In order to generate an alert event as soon as possible, I configured a PromQL that will definitely trigger:

cpu_usage_active > 0

🟢 The indicator cpu_usage_active is collected by Categraf, which represents CPU utilization. Obviously, CPU utilization will definitely be greater than 0, so this rule can trigger an alert event soon. If you are not using Categraf, you will not have this indicator. Please use the indicators in your own time-series database for testing.

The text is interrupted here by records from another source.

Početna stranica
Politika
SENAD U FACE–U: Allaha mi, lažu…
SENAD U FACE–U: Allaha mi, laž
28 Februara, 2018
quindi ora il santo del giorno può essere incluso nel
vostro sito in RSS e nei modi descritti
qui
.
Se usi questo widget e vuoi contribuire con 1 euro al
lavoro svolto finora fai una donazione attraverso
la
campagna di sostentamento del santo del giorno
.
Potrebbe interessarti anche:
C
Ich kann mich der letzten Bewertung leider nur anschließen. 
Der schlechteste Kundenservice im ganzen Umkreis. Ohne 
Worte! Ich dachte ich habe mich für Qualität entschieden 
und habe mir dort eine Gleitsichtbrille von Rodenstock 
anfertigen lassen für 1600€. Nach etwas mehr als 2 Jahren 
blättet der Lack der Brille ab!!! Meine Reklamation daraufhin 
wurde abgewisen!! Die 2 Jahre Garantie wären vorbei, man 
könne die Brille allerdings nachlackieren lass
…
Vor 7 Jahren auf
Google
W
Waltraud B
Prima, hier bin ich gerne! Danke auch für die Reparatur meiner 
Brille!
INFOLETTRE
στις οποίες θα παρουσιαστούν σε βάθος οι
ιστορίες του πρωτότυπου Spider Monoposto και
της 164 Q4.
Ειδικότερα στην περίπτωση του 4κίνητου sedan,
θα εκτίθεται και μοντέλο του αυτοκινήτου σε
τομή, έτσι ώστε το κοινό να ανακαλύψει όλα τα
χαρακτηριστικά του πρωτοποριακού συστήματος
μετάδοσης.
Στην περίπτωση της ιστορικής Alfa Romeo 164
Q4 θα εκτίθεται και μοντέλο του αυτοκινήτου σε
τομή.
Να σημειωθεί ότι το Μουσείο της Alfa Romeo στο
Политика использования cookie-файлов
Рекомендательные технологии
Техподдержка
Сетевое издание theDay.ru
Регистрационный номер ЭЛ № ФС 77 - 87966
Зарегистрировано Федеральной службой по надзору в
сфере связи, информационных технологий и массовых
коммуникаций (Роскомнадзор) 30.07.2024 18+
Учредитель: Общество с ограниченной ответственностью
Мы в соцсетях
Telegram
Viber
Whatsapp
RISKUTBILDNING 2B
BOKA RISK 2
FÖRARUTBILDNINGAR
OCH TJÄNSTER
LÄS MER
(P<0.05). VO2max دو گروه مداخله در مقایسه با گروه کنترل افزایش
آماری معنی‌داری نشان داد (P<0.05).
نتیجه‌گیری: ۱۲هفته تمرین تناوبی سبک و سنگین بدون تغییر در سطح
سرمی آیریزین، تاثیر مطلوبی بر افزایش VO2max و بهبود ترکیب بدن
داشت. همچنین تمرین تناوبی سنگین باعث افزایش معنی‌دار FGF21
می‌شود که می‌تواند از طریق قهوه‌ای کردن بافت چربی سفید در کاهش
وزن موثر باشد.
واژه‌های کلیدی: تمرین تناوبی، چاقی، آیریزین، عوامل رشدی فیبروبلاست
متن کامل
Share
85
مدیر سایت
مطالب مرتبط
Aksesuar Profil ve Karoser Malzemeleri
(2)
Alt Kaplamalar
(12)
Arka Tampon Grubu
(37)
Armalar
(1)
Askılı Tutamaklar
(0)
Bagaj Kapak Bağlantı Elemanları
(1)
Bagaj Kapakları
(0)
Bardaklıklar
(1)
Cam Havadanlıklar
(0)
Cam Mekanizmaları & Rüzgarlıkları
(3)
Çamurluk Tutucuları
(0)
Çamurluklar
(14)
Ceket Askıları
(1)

Nightingale alert rule configuration example

In the above example, to speed up the generation of alert events, I set the execution frequency to 15s and the duration to 0. In this way, Nightingale will query the data source every 15s, and generate an alert event if data is found.

After a while, you can find that the status field on the left side of the alert rule becomes a red exclamation mark, indicating that an alert event has been triggered. Clicking on it will show the relevant alert events generated by this rule in the side panel. Of course, you can also see the current active alerts (unrecovered alerts are called active alerts) and all historical alerts in the alert events menu.

Nightingale alert events

The first alert event above is the one just tested, and the other events are from previous tests, so you don’t need to care about them. The alert event is generated, indicating that the alert rule is configured correctly. Next, configure the notification rule to specify who will receive what kind of alert events and through which notification media (phone calls, SMS, emails, Feishu, DingTalk, WeChat Work, etc., called notification media).